Here the job is to print all of the entries below verbatim and leave out any picture.

-------------------------

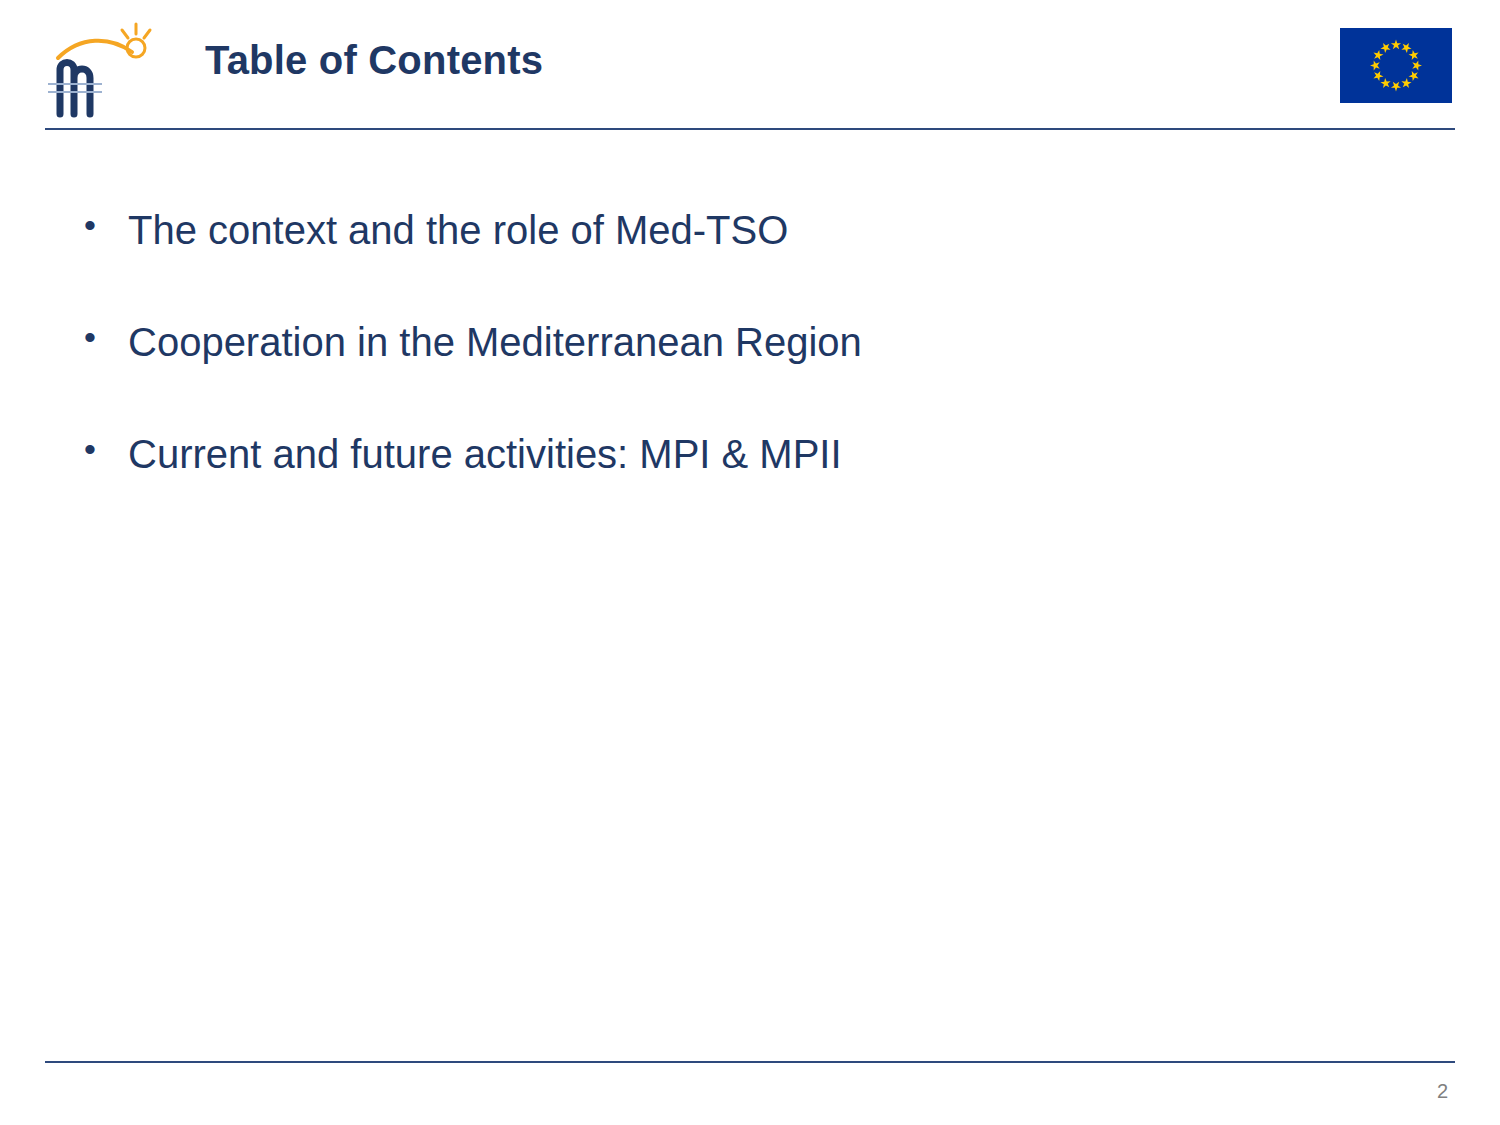Table of Contents
The context and the role of Med-TSO
Cooperation in the Mediterranean Region
Current and future activities: MPI & MPII
2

-------------------------

COMPLETED EXERCISE:
Table of Contents
The context and the role of Med-TSO
Cooperation in the Mediterranean Region
Current and future activities: MPI & MPII
2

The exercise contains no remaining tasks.